EL SILENCIO DE LOS CIEN AÑOS

Yo, Luis Echeverría Álvarez. Centenario. Huésped distinguido de la impunidad.

Morí el 8 de julio de 2022. Cien años exactos respirando el aire que le negué a tantos otros. Morí en mi cama, en Cuernavaca, rodeado del calor de la tarde y no del frío de una celda. Las familias de los desaparecidos, los que sobrevivieron a las balas de Tlatelolco, los que cargaron el luto del Halconazo, todos esperaban un grito de justicia, una condena que nunca llegó. Esperaban que antes de irme, rompiera el cerco de silencio que construí con obsesiva burocracia durante décadas.

¿Dónde están los cuerpos? Esa era la pregunta que me perseguía, el susurro que se filtraba por las grietas de mi mansión en San Jerónimo. Nunca respondí. Elegí llevarme los nombres, las fechas, los lugares exactos de las detenciones clandestinas y los destinos finales de los “vuelos de la muerte” a la tumba. Cien años de silencio calculados para proteger un sistema que yo no inventé, pero que perfeccioné a escala industrial.

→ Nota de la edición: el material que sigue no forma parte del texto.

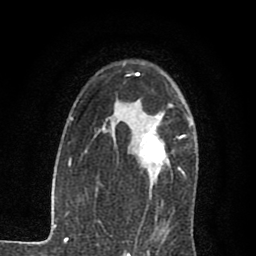
Breast MRI (dynamic contrast-enhanced), one axial slice. Cropped to one breast. Dynamic contrast-enhanced series, time point 2 of 7 at this slice position (early post-contrast). 1.5 T. TE 2.7 ms, TR 6.8 ms. 2 mm slice thickness. 256 × 256 image matrix. Female patient.
Annotated regions visible in this slice (semi-automatically segmented with operator editing):
- enhancing-tissue mask used for the functional tumour volume (all voxels passing the contrast-enhancement thresholds inside the analysis volume; usually the tumour): bounding box [x1, y1, x2, y2] px = [139, 115, 170, 195]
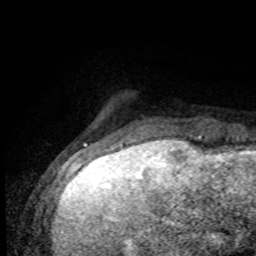
Breast MRI (dynamic contrast-enhanced), one axial slice; slice 14 of 80 in the series (ordered by position); cropped to one breast; dynamic contrast-enhanced series, time point 2 of 8 at this slice position (early post-contrast); 1.5 T; TE 4.2 ms, TR 7 ms; 2 mm slice thickness; 256 × 256 image matrix, field of view 155 × 155 mm. Female patient.
Annotated regions visible in this slice (semi-automatically segmented with operator editing):
- enhancing-tissue mask used for the functional tumour volume (all voxels passing the contrast-enhancement thresholds inside the analysis volume; usually the tumour): bounding box (x1, y1, x2, y2) in pixels: (123, 129, 206, 138)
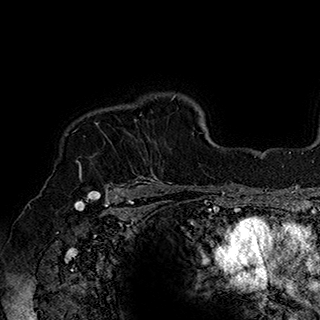
Breast MRI (dynamic contrast-enhanced), one axial slice. Position 140 of 180 along the scan axis. Cropped to one breast. Dynamic contrast-enhanced series, time point 2 of 7 at this slice position (early post-contrast). 1.5 T. TE 2.8 ms, TR 5.4 ms. 320 × 320 image matrix, field of view 225 × 225 mm. Female patient.
Annotated regions visible in this slice (semi-automatically segmented with operator editing):
- enhancing-tissue mask used for the functional tumour volume (all voxels passing the contrast-enhancement thresholds inside the analysis volume; usually the tumour): bounding box (x1, y1, x2, y2) in pixels: (79, 119, 169, 184)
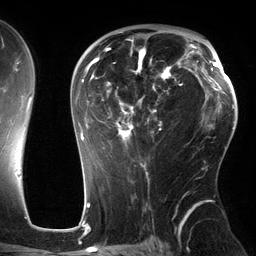
Breast MRI (dynamic contrast-enhanced), one axial slice; position 82 of 134 along the scan axis; cropped to one breast; dynamic contrast-enhanced series, time point 2 of 6 at this slice position (early post-contrast); 3 T; TE 2.7 ms, TR 6.5 ms; 1.2 mm slice thickness; 256 × 256 image matrix. Female patient.
Structures marked on this image (semi-automatically segmented with operator editing):
- enhancing-tissue mask used for the functional tumour volume (all voxels passing the contrast-enhancement thresholds inside the analysis volume; usually the tumour): box from (x=75, y=32) to (x=186, y=148) px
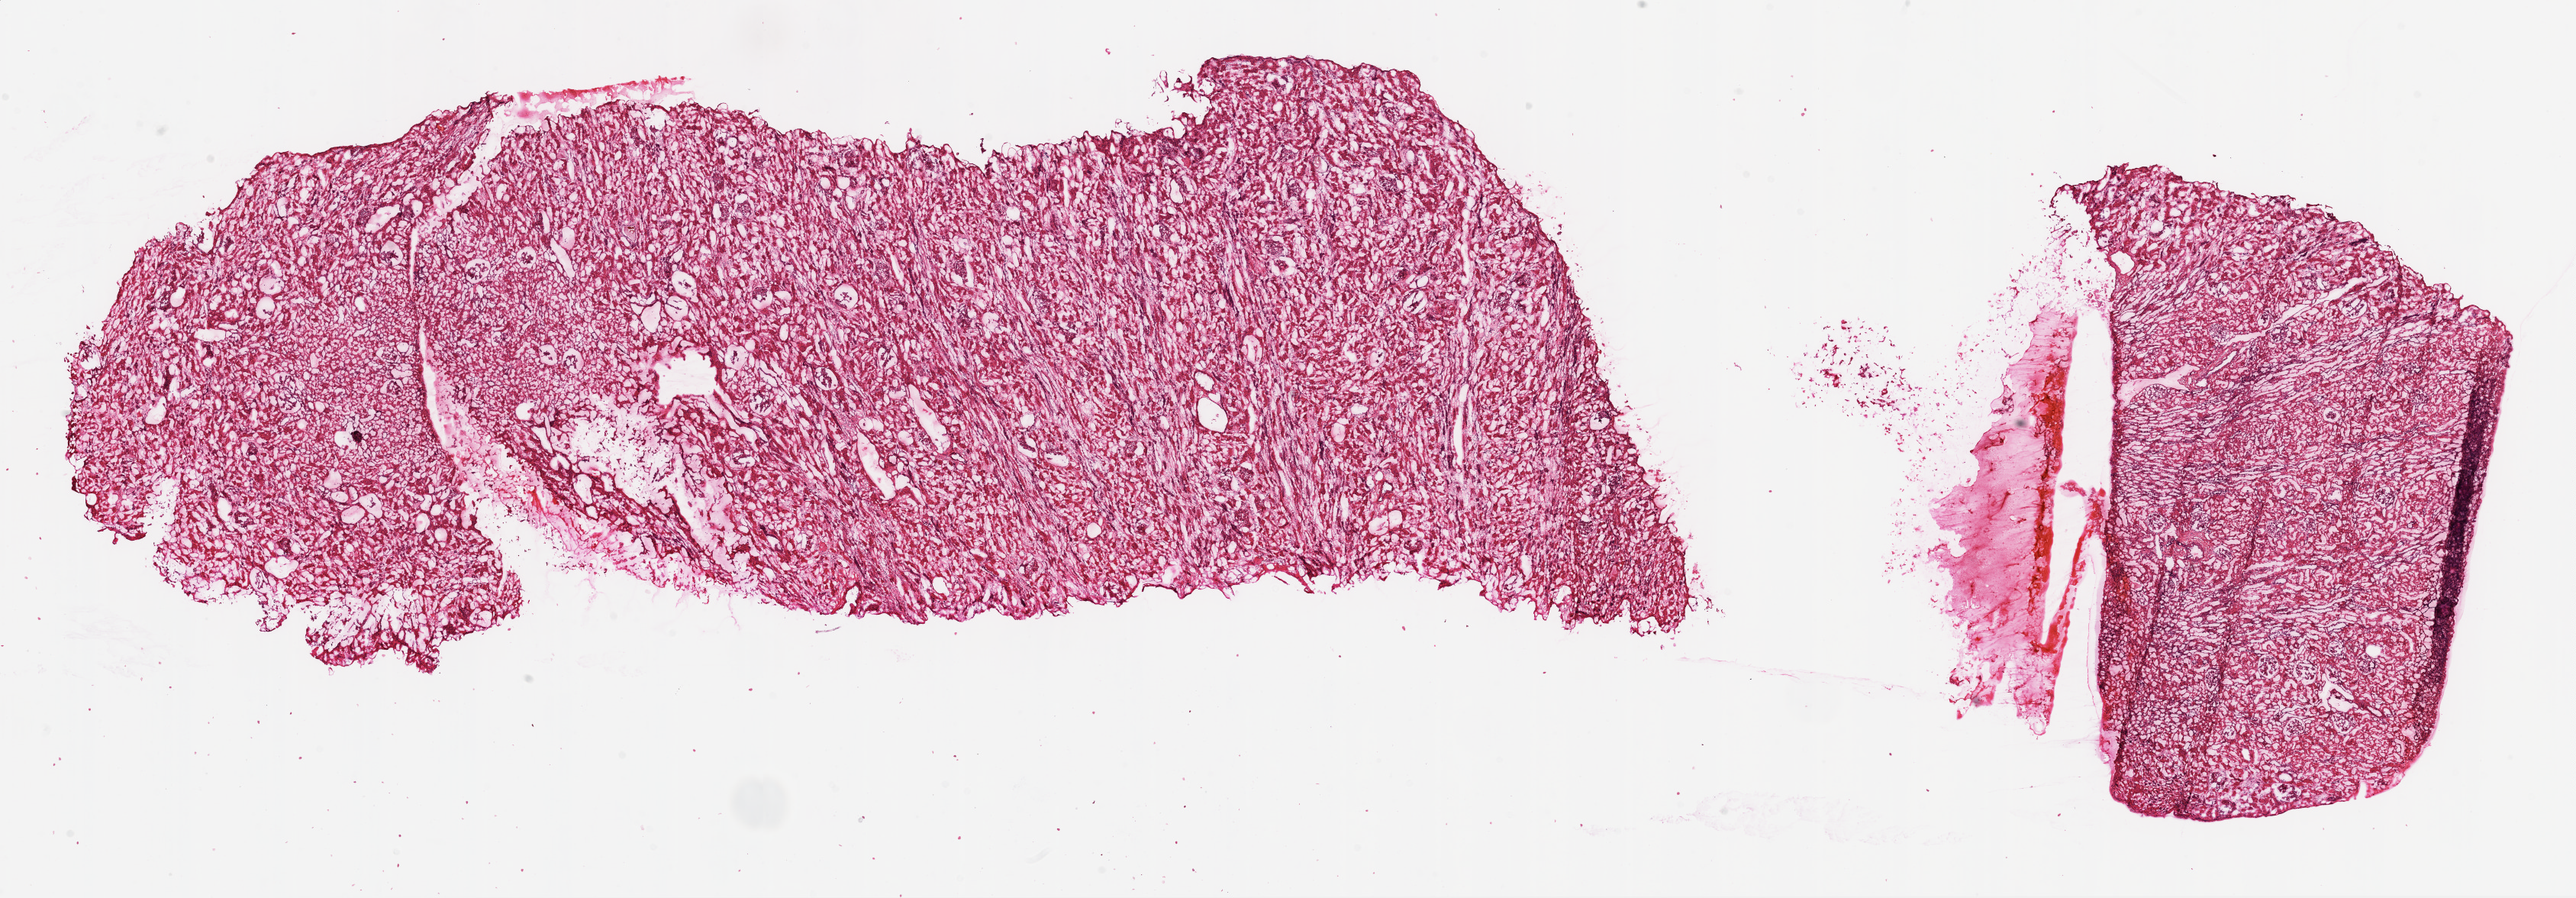
H&E-stained whole-slide image, shown as a low-resolution overview of the whole scanned area (about 27.1 x 9.4 mm), frozen section from the top of the tissue portion, solid tissue normal (non-tumour tissue) sample from the kidney. Male, age 47 years at initial diagnosis.
* this section: solid tissue normal sample (biorepository sample class)
* patient diagnosis: Clear cell adenocarcinoma, NOS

Se equivocan si creen que mi muerte cierra el caso. Se equivocan si piensan que el olvido es el destino final de la memoria de un pueblo. Mi cuerpo ya no está, pero los archivos se quedaron. Y esta semana, en una ironía del destino que me divierte desde el más allá, Omar García Harfuch, el hombre encargado de la seguridad en este nuevo régimen, accedió a los documentos de la Dirección Federal de Seguridad (DFS). La policía política del PRI, el aparato de inteligencia que construí para documentar mi propio poder, ha empezado a hablar. Los secretos que creí enterrados conmigo en Cuernavaca están viendo la luz. Y por primera vez en 54 años, existe la posibilidad real de que esos archivos respondan lo que yo elegí callar.

Para entender la brutalidad de mi sexenio, primero hay que entender el sistema que me produjo. Nací en 1922, en la Ciudad de México, en el seno de una familia de clase media acomodada. Estudié derecho en la Escuela Nacional de Jurisprudencia, la cuna de la burocracia dorada, y en 1946, con 24 años, me incorporé al Partido Revolucionario Institucional. No entré con manifiestos ideológicos ni ambiciones declaradas de poder. Entré con la comprensión implícita de que el PRI era el sistema y el sistema era el único camino para quien tuviera aspiraciones políticas en el México de la posguerra.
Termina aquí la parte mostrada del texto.